[What is required]
Wherever a picture appears in the listing, leave it out, and copy the rest exactly.

[Material for this task]
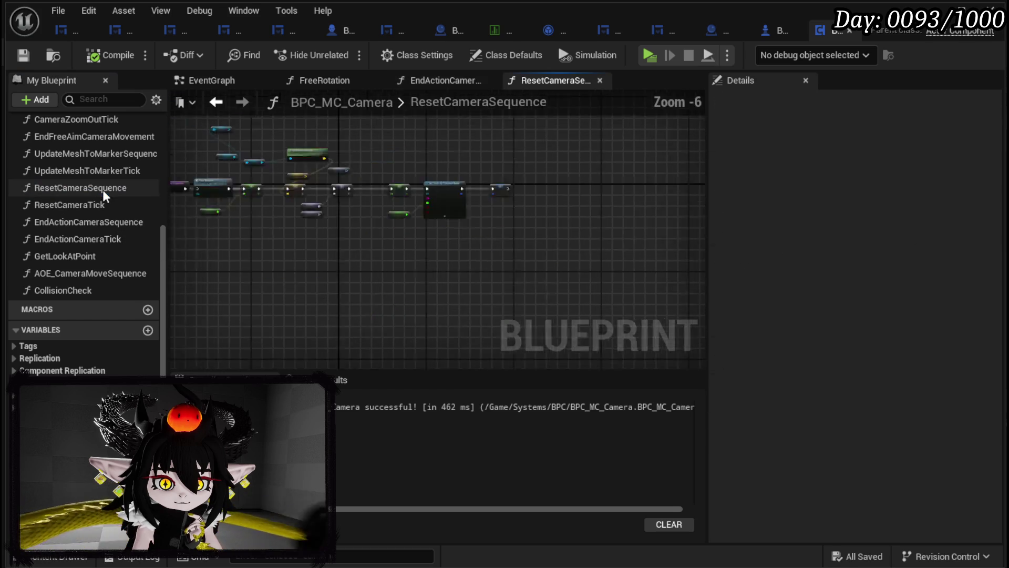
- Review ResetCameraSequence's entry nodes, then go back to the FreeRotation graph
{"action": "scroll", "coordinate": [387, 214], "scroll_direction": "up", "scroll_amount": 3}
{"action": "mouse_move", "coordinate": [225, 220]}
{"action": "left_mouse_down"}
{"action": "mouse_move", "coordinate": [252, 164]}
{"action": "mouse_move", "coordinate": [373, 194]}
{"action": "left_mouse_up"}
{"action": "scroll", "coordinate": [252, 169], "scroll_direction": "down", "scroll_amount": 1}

[Response for this exercise]
- Review ResetCameraSequence's entry nodes, then go back to the FreeRotation graph
{"action": "scroll", "coordinate": [387, 214], "scroll_direction": "up", "scroll_amount": 3}
{"action": "mouse_move", "coordinate": [225, 220]}
{"action": "left_mouse_down"}
{"action": "mouse_move", "coordinate": [252, 164]}
{"action": "mouse_move", "coordinate": [373, 194]}
{"action": "left_mouse_up"}
{"action": "scroll", "coordinate": [252, 169], "scroll_direction": "down", "scroll_amount": 1}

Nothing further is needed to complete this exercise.